23.2.15

recap girls s04e06

(contém spoilers)

o episódio 6 dessa temporada de girls foi o primeiro que eu realmente gostei.

acho que cinco episódios pra hannah descobrir que queria largar a pós (coisa que todo mundo já sabia que ia acontecer anyway, então pra que a enrolação), pra marnie sacar que o desi é um idiota (acho que todas tava ciente disso também), pra jessa não fazer nada e pra shosh continuar desempregada foi too much. dava pra ter feito tudo em dois episódios e fazer a história se encaminhar com mais dinâmica.

mas o ep de hoje foi sensacional nesse sentido. muita coisa aconteceu.

queria dizer que a introdução do episódio, com can't nobody love you do zombies tocando, foi tipo heart melting. can't nobody love you é minha música preferida do zombies, e eu gosto de pensar que se um dia eu casar essa é a música que vai tocar quando eu estiver andando até o ~altar~ (não vai ser um altar pois: não quero saber de igreja, mas deu pra sacar a ideia).


essa música tocando, o adam e a mimi-rose na cama acordando, aquele apê maravilhoso, espaçoso e lindo, tudo isso é tipo objetivo de vida. foi um retrato da vida que eu almejo, sério. 

foi ideal a maneira como essas good vibes do amor são cortadas com a declaração incrivelmente fria de mimi-rose de que tinha feito um aborto, e a reação do adam em seguida - que acredito foi mais pela frieza com a qual a mimi tratou o assunto do que pelo aborto em si. mas o interessante foi que o adam foi obrigado a se confrontar com seus próprios desejos muito rapidamente; ele ficou incomodado com o aborto, mas era óbvio que ele não estava preparado para ter um filho. 

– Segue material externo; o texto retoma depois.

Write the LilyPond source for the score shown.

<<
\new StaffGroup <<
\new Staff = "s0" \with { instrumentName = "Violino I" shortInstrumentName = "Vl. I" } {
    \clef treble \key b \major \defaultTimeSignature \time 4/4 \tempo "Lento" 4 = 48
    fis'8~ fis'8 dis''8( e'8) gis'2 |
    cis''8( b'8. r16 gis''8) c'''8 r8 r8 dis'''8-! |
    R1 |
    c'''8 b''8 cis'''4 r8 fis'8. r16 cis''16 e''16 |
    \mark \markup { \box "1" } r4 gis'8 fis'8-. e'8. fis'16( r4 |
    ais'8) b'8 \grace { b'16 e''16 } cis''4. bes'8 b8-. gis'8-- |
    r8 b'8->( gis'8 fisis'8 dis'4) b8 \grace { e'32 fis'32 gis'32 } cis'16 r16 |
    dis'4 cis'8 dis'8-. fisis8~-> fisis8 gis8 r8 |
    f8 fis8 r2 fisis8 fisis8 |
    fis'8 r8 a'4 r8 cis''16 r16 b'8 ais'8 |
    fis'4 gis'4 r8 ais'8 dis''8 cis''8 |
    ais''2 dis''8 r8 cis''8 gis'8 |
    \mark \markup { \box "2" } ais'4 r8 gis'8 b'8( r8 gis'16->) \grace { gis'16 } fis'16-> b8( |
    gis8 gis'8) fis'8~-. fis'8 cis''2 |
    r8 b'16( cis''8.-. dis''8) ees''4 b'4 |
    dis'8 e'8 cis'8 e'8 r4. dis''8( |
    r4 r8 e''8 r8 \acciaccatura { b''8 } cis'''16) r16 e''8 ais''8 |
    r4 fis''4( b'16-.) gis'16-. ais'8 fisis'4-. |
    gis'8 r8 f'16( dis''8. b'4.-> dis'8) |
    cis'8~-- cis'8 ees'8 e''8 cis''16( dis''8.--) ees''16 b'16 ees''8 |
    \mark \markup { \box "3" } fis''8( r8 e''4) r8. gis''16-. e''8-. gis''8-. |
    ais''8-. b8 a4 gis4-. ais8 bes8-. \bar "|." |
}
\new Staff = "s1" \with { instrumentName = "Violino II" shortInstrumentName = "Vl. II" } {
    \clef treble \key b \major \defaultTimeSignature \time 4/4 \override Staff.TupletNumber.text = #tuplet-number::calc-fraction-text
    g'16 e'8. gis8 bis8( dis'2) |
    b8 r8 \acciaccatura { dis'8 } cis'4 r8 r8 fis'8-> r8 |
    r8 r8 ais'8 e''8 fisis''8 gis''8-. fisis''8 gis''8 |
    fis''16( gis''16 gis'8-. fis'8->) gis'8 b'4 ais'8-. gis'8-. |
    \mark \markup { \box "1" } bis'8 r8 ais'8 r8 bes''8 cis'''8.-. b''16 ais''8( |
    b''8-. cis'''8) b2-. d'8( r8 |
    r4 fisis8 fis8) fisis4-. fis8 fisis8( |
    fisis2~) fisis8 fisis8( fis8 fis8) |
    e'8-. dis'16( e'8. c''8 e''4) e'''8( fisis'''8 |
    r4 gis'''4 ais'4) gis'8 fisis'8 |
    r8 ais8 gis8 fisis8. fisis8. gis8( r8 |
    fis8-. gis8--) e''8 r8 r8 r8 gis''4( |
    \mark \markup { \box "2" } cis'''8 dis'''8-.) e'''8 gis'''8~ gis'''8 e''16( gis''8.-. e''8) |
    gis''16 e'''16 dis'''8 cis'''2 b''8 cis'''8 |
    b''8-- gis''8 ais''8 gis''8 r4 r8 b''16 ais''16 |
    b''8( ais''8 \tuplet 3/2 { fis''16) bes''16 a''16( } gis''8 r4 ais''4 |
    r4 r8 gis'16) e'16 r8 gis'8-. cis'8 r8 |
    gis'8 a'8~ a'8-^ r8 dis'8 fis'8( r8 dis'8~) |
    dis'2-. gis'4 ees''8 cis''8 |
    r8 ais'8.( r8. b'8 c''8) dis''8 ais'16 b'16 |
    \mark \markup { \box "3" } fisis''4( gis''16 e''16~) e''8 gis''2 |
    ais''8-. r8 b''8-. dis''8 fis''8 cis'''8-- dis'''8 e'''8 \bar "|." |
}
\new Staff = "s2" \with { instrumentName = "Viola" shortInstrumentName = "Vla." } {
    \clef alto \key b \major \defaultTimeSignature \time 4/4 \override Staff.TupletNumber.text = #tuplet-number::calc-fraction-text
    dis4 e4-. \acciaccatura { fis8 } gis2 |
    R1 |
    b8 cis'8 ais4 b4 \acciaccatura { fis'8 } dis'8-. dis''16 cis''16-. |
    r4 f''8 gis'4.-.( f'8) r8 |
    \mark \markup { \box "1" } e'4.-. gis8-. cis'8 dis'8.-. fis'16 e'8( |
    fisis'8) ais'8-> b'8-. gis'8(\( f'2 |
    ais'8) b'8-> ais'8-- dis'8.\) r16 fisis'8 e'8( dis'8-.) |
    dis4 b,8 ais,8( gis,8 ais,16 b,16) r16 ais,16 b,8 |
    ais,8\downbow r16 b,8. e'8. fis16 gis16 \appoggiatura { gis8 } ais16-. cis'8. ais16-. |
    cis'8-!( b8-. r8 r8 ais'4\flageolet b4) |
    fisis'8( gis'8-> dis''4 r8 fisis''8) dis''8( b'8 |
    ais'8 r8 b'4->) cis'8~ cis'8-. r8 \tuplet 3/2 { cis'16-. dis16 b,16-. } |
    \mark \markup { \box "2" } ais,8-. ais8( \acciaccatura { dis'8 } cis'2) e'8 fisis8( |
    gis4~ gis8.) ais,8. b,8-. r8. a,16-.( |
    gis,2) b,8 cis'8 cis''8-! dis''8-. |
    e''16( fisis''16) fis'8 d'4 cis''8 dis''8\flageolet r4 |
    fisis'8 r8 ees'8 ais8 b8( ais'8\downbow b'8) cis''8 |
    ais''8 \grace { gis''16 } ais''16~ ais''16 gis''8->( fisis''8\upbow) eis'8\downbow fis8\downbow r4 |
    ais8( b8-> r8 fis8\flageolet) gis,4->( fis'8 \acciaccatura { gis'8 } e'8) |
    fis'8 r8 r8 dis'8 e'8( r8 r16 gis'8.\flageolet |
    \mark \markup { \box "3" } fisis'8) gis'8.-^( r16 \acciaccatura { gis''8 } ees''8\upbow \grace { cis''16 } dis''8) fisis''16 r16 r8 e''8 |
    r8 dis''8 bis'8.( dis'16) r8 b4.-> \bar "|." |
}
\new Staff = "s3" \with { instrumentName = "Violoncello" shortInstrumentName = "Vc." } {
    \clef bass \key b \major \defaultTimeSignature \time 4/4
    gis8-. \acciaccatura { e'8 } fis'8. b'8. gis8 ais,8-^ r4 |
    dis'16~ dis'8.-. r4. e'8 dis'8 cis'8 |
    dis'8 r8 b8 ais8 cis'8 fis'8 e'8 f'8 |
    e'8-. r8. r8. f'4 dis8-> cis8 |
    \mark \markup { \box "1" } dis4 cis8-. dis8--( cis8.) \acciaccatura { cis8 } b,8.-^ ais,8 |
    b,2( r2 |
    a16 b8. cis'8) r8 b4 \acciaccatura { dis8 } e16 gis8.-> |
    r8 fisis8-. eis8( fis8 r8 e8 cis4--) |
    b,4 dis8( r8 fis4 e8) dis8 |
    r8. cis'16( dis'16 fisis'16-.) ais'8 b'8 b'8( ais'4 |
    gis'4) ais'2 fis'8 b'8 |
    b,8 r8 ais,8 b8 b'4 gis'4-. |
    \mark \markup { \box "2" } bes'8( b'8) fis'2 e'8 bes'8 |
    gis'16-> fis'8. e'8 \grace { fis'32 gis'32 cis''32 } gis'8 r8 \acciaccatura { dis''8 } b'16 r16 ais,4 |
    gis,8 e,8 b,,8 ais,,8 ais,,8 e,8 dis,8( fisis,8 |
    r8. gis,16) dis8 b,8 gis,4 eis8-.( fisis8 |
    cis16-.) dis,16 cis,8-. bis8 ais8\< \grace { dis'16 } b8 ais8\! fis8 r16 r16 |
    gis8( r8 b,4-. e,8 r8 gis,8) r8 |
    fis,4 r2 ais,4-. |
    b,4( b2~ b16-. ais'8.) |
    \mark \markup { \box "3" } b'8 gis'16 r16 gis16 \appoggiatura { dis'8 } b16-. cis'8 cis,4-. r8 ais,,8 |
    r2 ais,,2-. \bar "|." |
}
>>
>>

acho que o mais difícil para ele foi aceitar que uma decisão foi feita não como casal, e aceitar que certas decisões não precisam do aval dos dois parceiros pode ser um choque. é bem o que o adam disse, sentir que a outra pessoa não precisa de você nem para decisões de peso é incômodo. para o adam, depois de um namoro louco com a hannah - uma relação de extrema necessidade e dependência -, compreender que querer alguém é mais importante do que precisar de alguém pode ter sido um grande passo.

já a hannah começa o episódio mal, instável, e com o eterno sassy gay friend elijah sempre por perto. achei a presença do elijah nesse episódio bem aleatória, do tipo "não podemos trazer a hannah de volta pra ny e esquecer o elijah largado em iowa" e aí colocam na boca do menino essa desculpa do tédio. seria mais interessante se pudéssemos ver claramente que no fim das contas o elijah precisa da hannah mas do que a gente percebia até a temporada passada.

a relaização de hannah que ela quer mudar o mumdo e ajudar pessoas é hilária e completamente aleatória, como tudo que a hannah decide fazer, mas acho que vai ser interessante assistir a isso. o fato de a hannah ter pelo menos mudado o foco de si mesma para o que está fora dela já é uma premissa legal.

apenas: como que ela cosneguiu um emprego tão rápido? sem ter experiência? queria eu viver nesse mundo que professores conseguem começar a trabalhar tão facilmente.

also, acho curioso essa ideia de que ser professor é uma opção de carreira para quem está estagnado, como se dar aula fosse uma experiência completamente diferente dos outros empregos que nos fazem sentir presos, sem espaço para criatividade ou alegria, etc. 

ansiozzy para o episódio da semana que vem pois: quero muito ver como o mundo dos professores vai ser retratado, estou pronta pra dar umas belas opiniões porque se tem um assunto sobre o qual eu sei das coisas, esse assunto é ser professora.